RaftPeople 4 days ago | parent [-]

> Kent Beck, credited with coining the term "unit test"

The term "unit test" has been used since the 1960's (if not earlier).

9rx 4 days ago | parent [-]

Definitely not. The Art of Software Testing wrote about "module testing" in 1979, which was revised as "unit testing" in a later revision after "unit test" was part of the popular lexicon. Perhaps that is what you are thinking of?

Beck is clear that he "rediscovered" the idea. People most certainly understood the importance of tests being isolated from each other in the 1960s. Is that, maybe, what you mean?

RaftPeople 15 hours ago | parent [-]

Link to ACM paper from 1969

https://dl.acm.org/doi/epdf/10.1145/800195.805951

Quote:

"Unit test:

testing, outside of thesystem, of a part of the system thatmay have less than a complete function.

Component test:

testing, inside of the system, of parts that have been successfully unit tested.

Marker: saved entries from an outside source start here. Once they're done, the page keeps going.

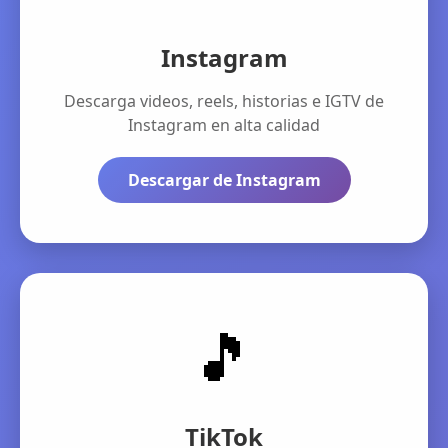
Instagram
Descarga videos, reels, historias e IGTV de
Instagram en alta calidad
Descargar de Instagram
🎵
TikTok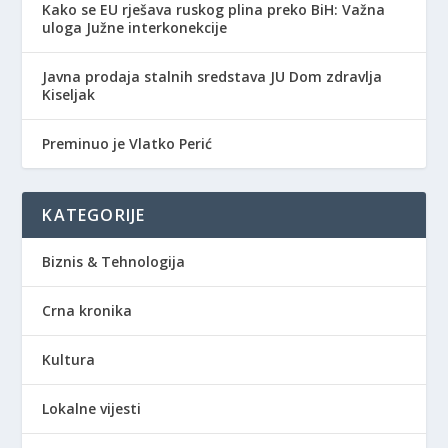
Kako se EU rješava ruskog plina preko BiH: Važna
uloga Južne interkonekcije
Javna prodaja stalnih sredstava JU Dom zdravlja
Kiseljak
Preminuo je Vlatko Perić
KATEGORIJE
Biznis & Tehnologija
Crna kronika
Kultura
Lokalne vijesti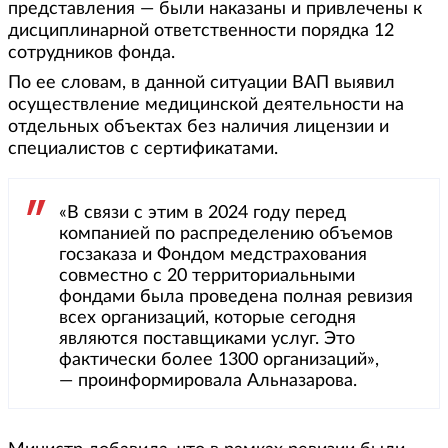
представления — были наказаны и привлечены к
дисциплинарной ответственности порядка 12
сотрудников фонда.
По ее словам, в данной ситуации ВАП выявил
осуществление медицинской деятельности на
отдельных объектах без наличия лицензии и
специалистов с сертификатами.
«В связи с этим в 2024 году перед
компанией по распределению объемов
госзаказа и Фондом медстрахования
совместно с 20 территориальными
фондами была проведена полная ревизия
всех организаций, которые сегодня
являются поставщиками услуг. Это
фактически более 1300 организаций»,
— проинформировала Альназарова.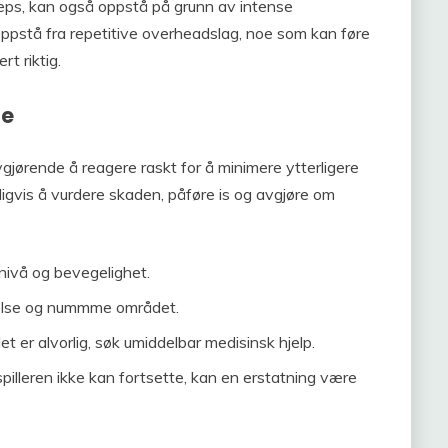
ceps, kan også oppstå på grunn av intense
 oppstå fra repetitive overheadslag, noe som kan føre
rt riktig.
de
jørende å reagere raskt for å minimere ytterligere
ligvis å vurdere skaden, påføre is og avgjøre om
nivå og bevegelighet.
evelse og nummme området.
t er alvorlig, søk umiddelbar medisinsk hjelp.
pilleren ikke kan fortsette, kan en erstatning være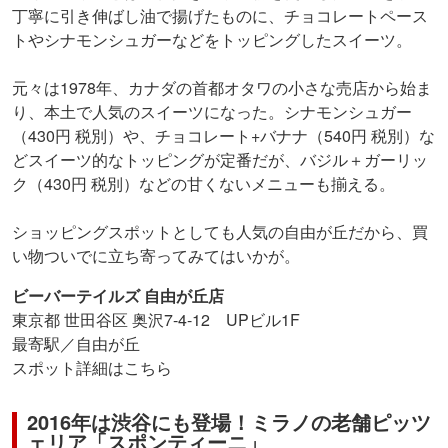
丁寧に引き伸ばし油で揚げたものに、チョコレートペース
トやシナモンシュガーなどをトッピングしたスイーツ。
元々は1978年、カナダの首都オタワの小さな売店から始ま
り、本土で人気のスイーツになった。シナモンシュガー
（430円 税別）や、チョコレート+バナナ（540円 税別）な
どスイーツ的なトッピングが定番だが、バジル＋ガーリッ
ク（430円 税別）などの甘くないメニューも揃える。
ショッピングスポットとしても人気の自由が丘だから、買
い物ついでに立ち寄ってみてはいかが。
ビーバーテイルズ 自由が丘店
東京都 世田谷区 奥沢7-4-12 UPビル1F
最寄駅／自由が丘
スポット詳細はこちら
2016年は渋谷にも登場！ミラノの老舗ピッツ
ェリア「スポンティーニ」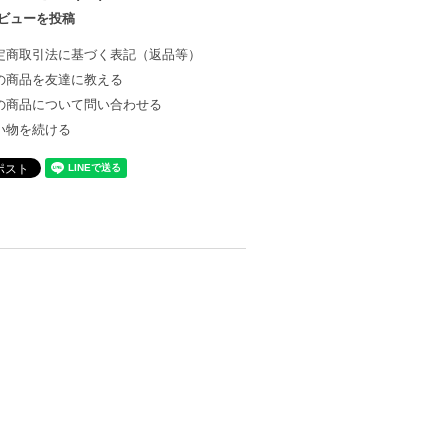
ビューを投稿
定商取引法に基づく表記（返品等）
の商品を友達に教える
の商品について問い合わせる
い物を続ける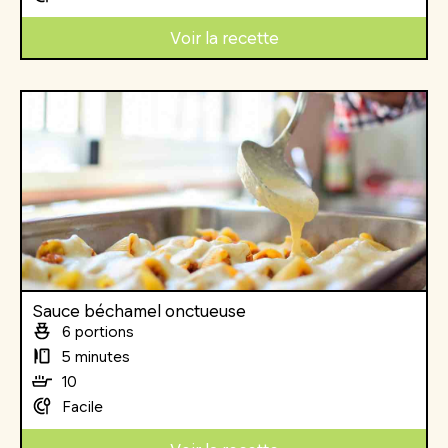
Voir la recette
Sauce béchamel onctueuse
6 portions
5 minutes
10
Facile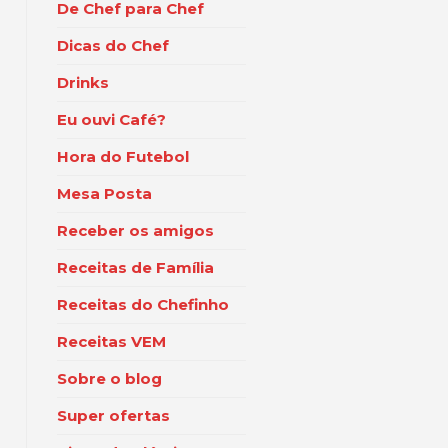
De Chef para Chef
Dicas do Chef
Drinks
Eu ouvi Café?
Hora do Futebol
Mesa Posta
Receber os amigos
Receitas de Família
Receitas do Chefinho
Receitas VEM
Sobre o blog
Super ofertas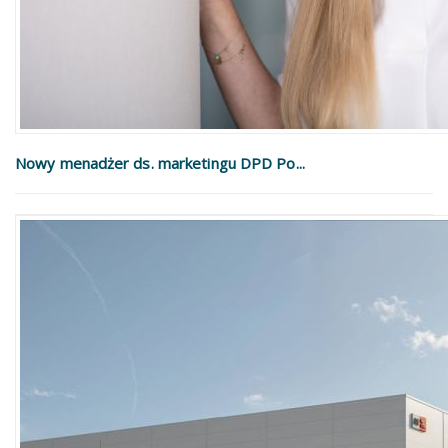
Nowy menadżer ds. marketingu DPD Po...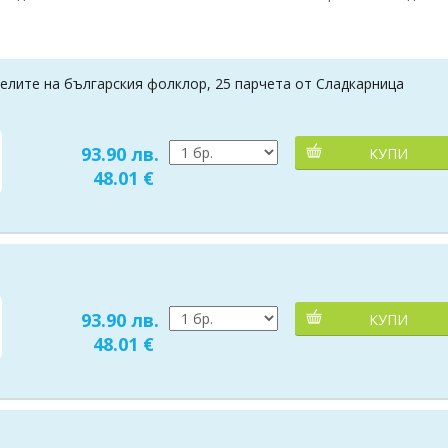
елите на българския фолклор, 25 парчета от Сладкарница
93.90 лв.
КУПИ
48.01 €
93.90 лв.
КУПИ
48.01 €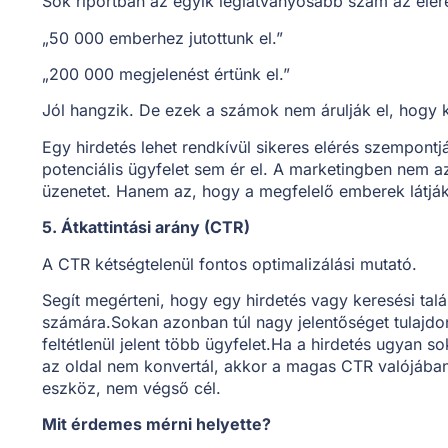
Sok riportban az egyik leglátványosabb szám az elér
„50 000 emberhez jutottunk el.”
„200 000 megjelenést értünk el.”
Jól hangzik. De ezek a számok nem árulják el, hogy ki
Egy hirdetés lehet rendkívül sikeres elérés szempontj
potenciális ügyfelet sem ér el. A marketingben nem a
üzenetet. Hanem az, hogy a megfelelő emberek látják
5. Átkattintási arány (CTR)
A CTR kétségtelenül fontos optimalizálási mutató.
Segít megérteni, hogy egy hirdetés vagy keresési tal
számára.Sokan azonban túl nagy jelentőséget tulajd
feltétlenül jelent több ügyfelet.Ha a hirdetés ugyan s
az oldal nem konvertál, akkor a magas CTR valójába
eszköz, nem végső cél.
Mit érdemes mérni helyette?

Integration test: testing of new components to ensure that the system is growing functionally; in addition, retesting of successive system builds to ensure that they do not cause re-gression in the capabilities of the system.

Regression test: testing of the system for unpredictable system failure.

Scaffolding:

coding that replaces not - yet - completed functions..."

I was taught in the 80's about this by a woman that had worked at some company that was more formal about software dev than we were at the small company I worked for.